### Aufgabenstellung
Schreiben Sie sämtliche Zeilen des folgenden Materials wortgetreu ab. Die Bilder lassen Sie in Ihrer Antwort weg.

### Einträge des Datensatzes
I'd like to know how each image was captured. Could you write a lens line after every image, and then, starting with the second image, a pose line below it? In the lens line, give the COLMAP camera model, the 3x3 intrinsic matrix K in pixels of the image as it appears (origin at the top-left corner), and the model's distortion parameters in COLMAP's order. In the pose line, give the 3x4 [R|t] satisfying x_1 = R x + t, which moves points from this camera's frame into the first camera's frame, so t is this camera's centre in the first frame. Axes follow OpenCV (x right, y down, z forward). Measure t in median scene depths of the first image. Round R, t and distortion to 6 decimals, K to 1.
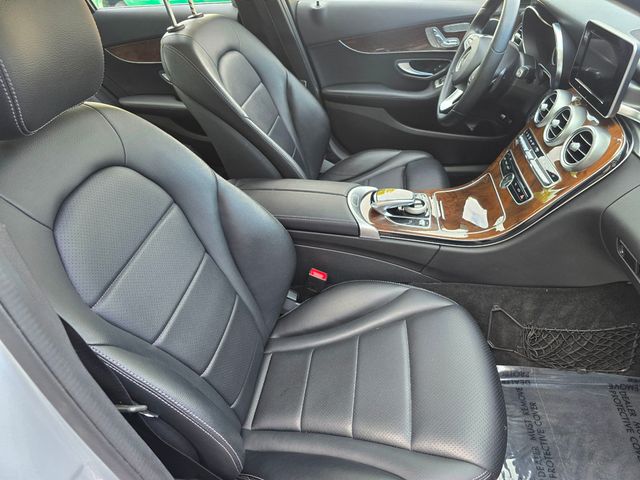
lens RADIAL K [[442.5, 0, 323.2], [0, 442.5, 243.1], [0, 0, 1]] dist [0.030252, -0.020469]
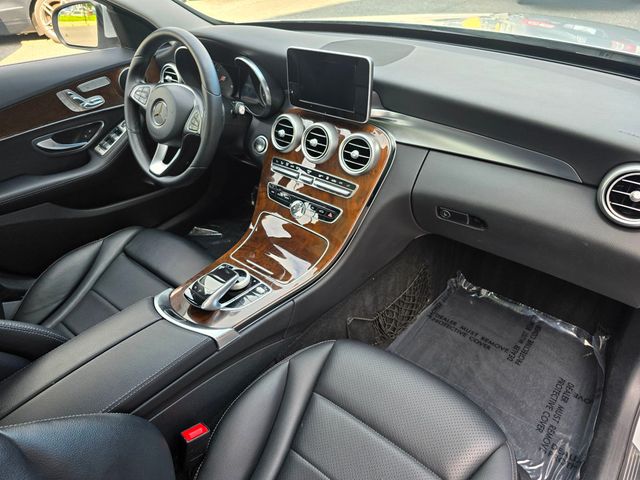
lens RADIAL K [[442.5, 0, 321.5], [0, 442.5, 241.1], [0, 0, 1]] dist [0.030252, -0.020469]
pose [[0.523312, -0.459187, 0.717839, -0.214480], [0.511918, 0.842850, 0.165961, -0.152875], [-0.681238, 0.280625, 0.676140, 0.220253]]
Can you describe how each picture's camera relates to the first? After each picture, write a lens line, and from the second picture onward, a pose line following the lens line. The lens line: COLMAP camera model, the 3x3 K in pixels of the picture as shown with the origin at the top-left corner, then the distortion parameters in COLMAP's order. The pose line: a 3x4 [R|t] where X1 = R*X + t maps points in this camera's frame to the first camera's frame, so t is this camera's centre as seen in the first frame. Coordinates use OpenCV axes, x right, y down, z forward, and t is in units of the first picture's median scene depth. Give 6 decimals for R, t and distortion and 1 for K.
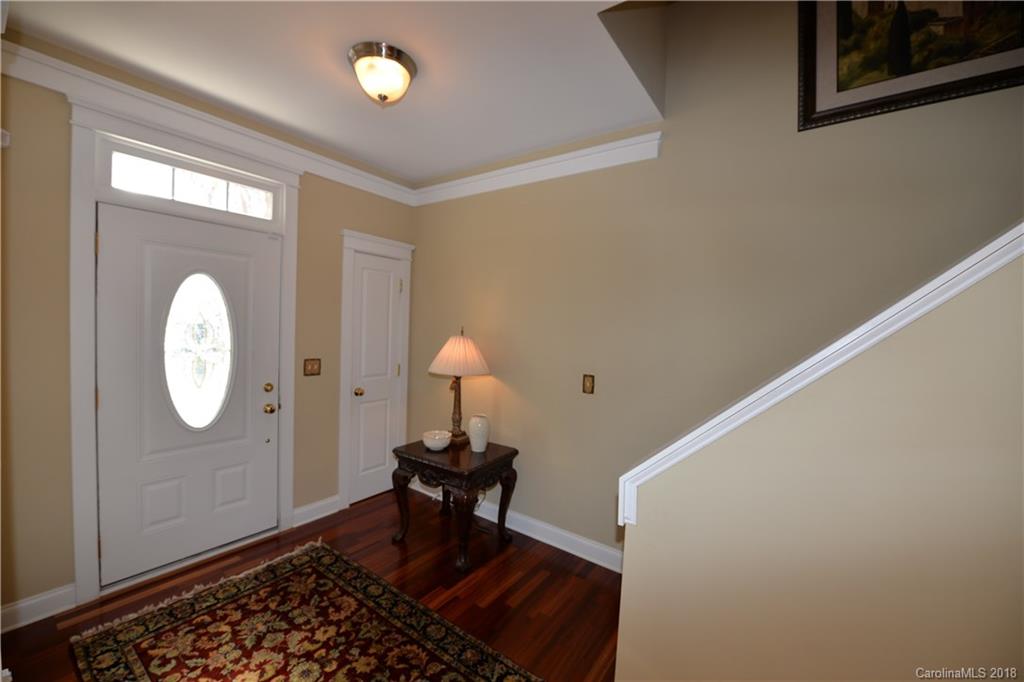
lens RADIAL K [[406.8, 0, 515.4], [0, 406.8, 341.6], [0, 0, 1]] dist [-0.017944, -0.000429]
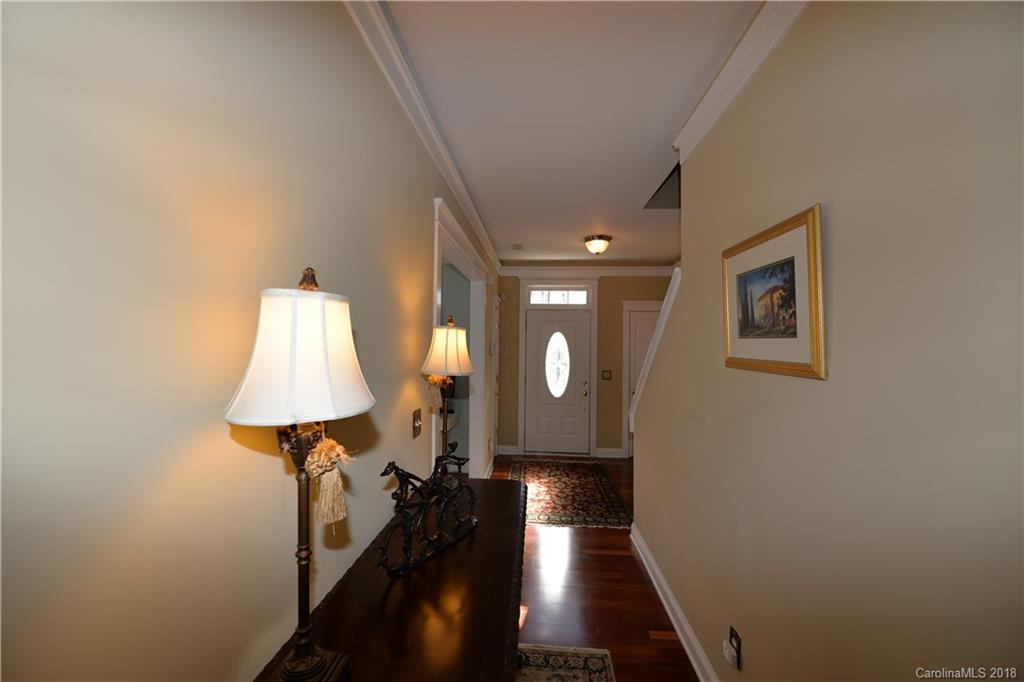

### Antwortfeld
I'd like to know how each image was captured. Could you write a lens line after every image, and then, starting with the second image, a pose line below it? In the lens line, give the COLMAP camera model, the 3x3 intrinsic matrix K in pixels of the image as it appears (origin at the top-left corner), and the model's distortion parameters in COLMAP's order. In the pose line, give the 3x4 [R|t] satisfying x_1 = R x + t, which moves points from this camera's frame into the first camera's frame, so t is this camera's centre in the first frame. Axes follow OpenCV (x right, y down, z forward). Measure t in median scene depths of the first image. Round R, t and distortion to 6 decimals, K to 1.
lens RADIAL K [[442.5, 0, 323.2], [0, 442.5, 243.1], [0, 0, 1]] dist [0.030252, -0.020469]
lens RADIAL K [[442.5, 0, 321.5], [0, 442.5, 241.1], [0, 0, 1]] dist [0.030252, -0.020469]
pose [[0.523312, -0.459187, 0.717839, -0.214480], [0.511918, 0.842850, 0.165961, -0.152875], [-0.681238, 0.280625, 0.676140, 0.220253]]
Can you describe how each picture's camera relates to the first? After each picture, write a lens line, and from the second picture onward, a pose line following the lens line. The lens line: COLMAP camera model, the 3x3 K in pixels of the picture as shown with the origin at the top-left corner, then the distortion parameters in COLMAP's order. The pose line: a 3x4 [R|t] where X1 = R*X + t maps points in this camera's frame to the first camera's frame, so t is this camera's centre as seen in the first frame. Coordinates use OpenCV axes, x right, y down, z forward, and t is in units of the first picture's median scene depth. Give 6 decimals for R, t and distortion and 1 for K.
lens RADIAL K [[406.8, 0, 515.4], [0, 406.8, 341.6], [0, 0, 1]] dist [-0.017944, -0.000429]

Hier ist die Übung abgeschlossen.